To establish the study sample, the heads of each participating department agreed to inform and recruit physicians of their own departments (GPs, specialists, and residents). Physicians were informed about the project and asked to recruit 10 of their consulting outpatients.

Physicians were instructed to inform their eligible patients about the study and to ask informed consent for their participation. For each participating patient, physicians were asked to complete after the consultation: the SDM-Q-Doc, including two open-ended questions on what health problem was the subject of the consultation and which decision was made [6], and Kasper et al.’s single-item modification of the Control Preferences Scale (CPS), CPSpost [13] (see Measures, paragraph 2.3.3). Physicians also completed a (once only) short questionnaire on their demographic characteristics.

Patients willing to participate first signed an informed consent form. Immediately after the consultation, patients were asked to rate the extent to which they felt involved in decision making by filling out the SDM-Q-9 (including the two open-ended questions), the CPSpost, and questions on demographic characteristics.

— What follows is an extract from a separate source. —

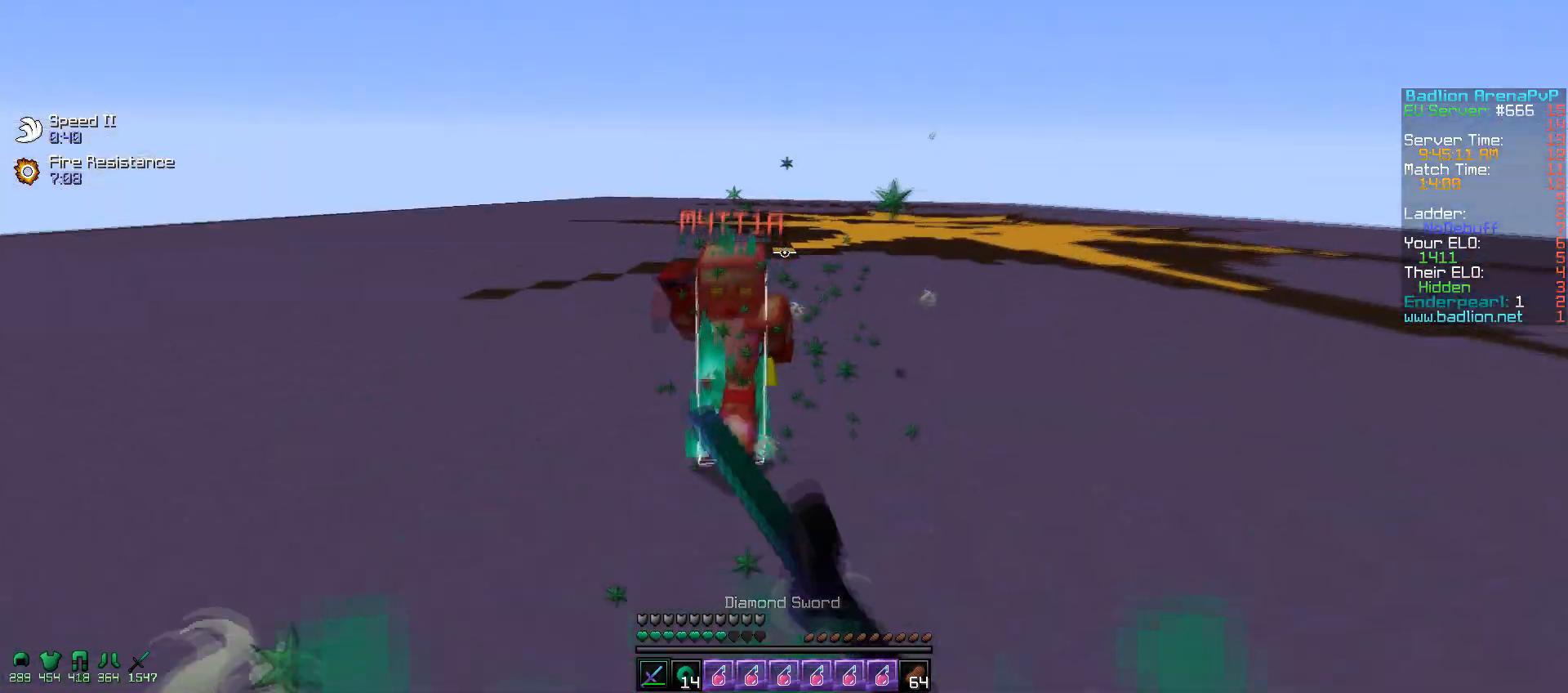
{"keys": ["a", "d", "w"], "mouse": ["left"], "events": [[50, "d", "down"], [117, "mouse_left", "up"], [200, "mouse_left", "down"], [267, "mouse_left", "up"], [350, "mouse_left", "down"], [417, "mouse_left", "up"], [500, "a", "down"], [500, "mouse_left", "down"]]}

Both patients and physicians were asked to fill in their own name and the name of their patient/physician. This information was only used to link patient and physician data.


SDM-Q-9 and SDM-Q-Doc.

The SDM-Q-9 and the SDM-Q-Doc measure the views of respectively the patient and physician on the decision-making process in a consultation. The nine items of the scale each describe a different step of the SDM process, for example “My physician made clear that a decision needs to be made” and “My physician and I selected a treatment option together” [8]. All items are scored on six-point Likert scales ranging from 0 (“completely disagree”) to 5 (“completely agree”). The aggregated scores over all items of the SMD-Q-9 lead to a total raw score between 0 and 45, with 0 indicating the lowest and 45 indicating the highest level of perceived SDM.

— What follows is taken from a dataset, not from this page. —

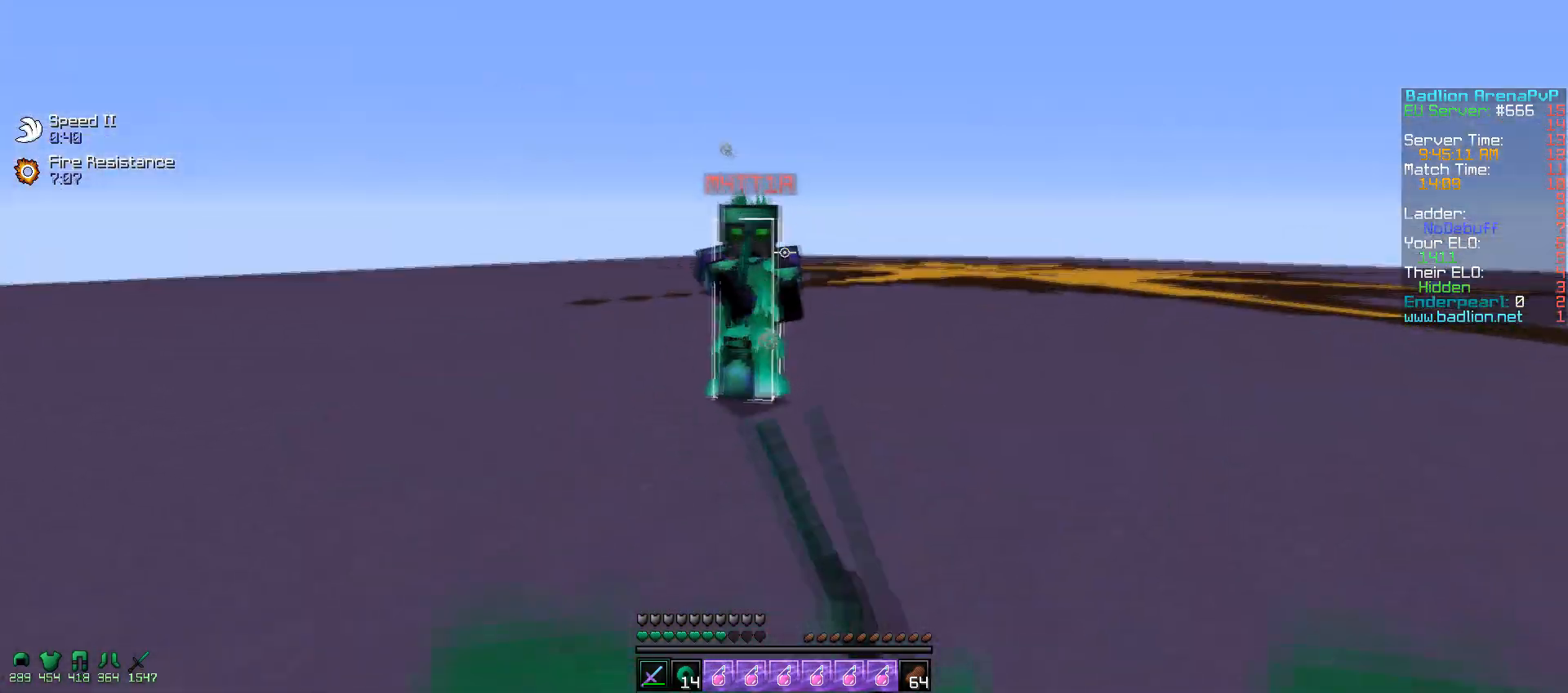
{"keys": ["w"], "mouse": ["left"], "events": [[67, "d", "up"], [67, "mouse_left", "up"], [100, "mouse_left", "down"], [217, "mouse_left", "up"], [250, "mouse_left", "down"], [350, "mouse_left", "up"], [450, "a", "up"], [450, "mouse_left", "down"], [467, "w", "up"], [500, "w", "down"]]}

Translation of the questionnaires.

First, two native Dutch speakers with fluent command of the German language independently translated the original German versions of the SDM-Q-9 and SDM-Q-Doc into Dutch. These translations were then discussed in a consensus meeting, consulting the English version [6] in case of ambiguity (see S1 Appendix). The agreed upon Dutch versions were then back-translated into German by two native German speakers with fluent command of the Dutch language. The original questionnaires and the back-translations were compared and discrepancies were resolved between four members of the research team (among whom IS and AS). At the end of the translation process, both versions were presented to several clinicians for their opinion. Because the clinicians found that the phrasing of the words “ausdrücklich mittgeteilt” (“uitdrukkelijk medegedeeld”) was too strong in Dutch, and that they are seldom used in Dutch clinical practice, we preferred to use „made clear”(„duidelijk gemaakt“). In addition “mitgeteilt” sounds too formal in Dutch, therefore we chose “told” (“verteld”), as in the English translation. This was discussed and agreed upon by the research team, resulting in the final version. See S1 Appendix for the description of the items of the SDM-Q-9 and SDM-Q-Doc in English.


As a gold standard for measuring the perceived level of involvement is lacking, we chose a modified version of the Control Preferences Scale, the CPSpost for comparison. The CPSpost is a five-point Likert scale formulated to measure the experienced role in the final decision, which has a good reliability and validity [13]. The original Control Preferences Scale, was developed by Degner [14] to measure preference for involvement and is one of the most commonly used instruments to assess someone's preferred decisional role. Modifications of the CPS as a single five-point Likert scale to measure someone's experienced role have been used in different studies, showing good reliability and validity [13, 15, 16]. An example is Kasper et al’s (2011) CPSpost, which was used in a validation study on inter-relating measures for SDM. The authors reported a moderate association between the CPSpost and SDM-Q-9, a more autonomous role (CPSpost) was associated with more involvement as reported on the SDM-Q- 9. For this study a physician's version was made by rephrasing the CPSpost item.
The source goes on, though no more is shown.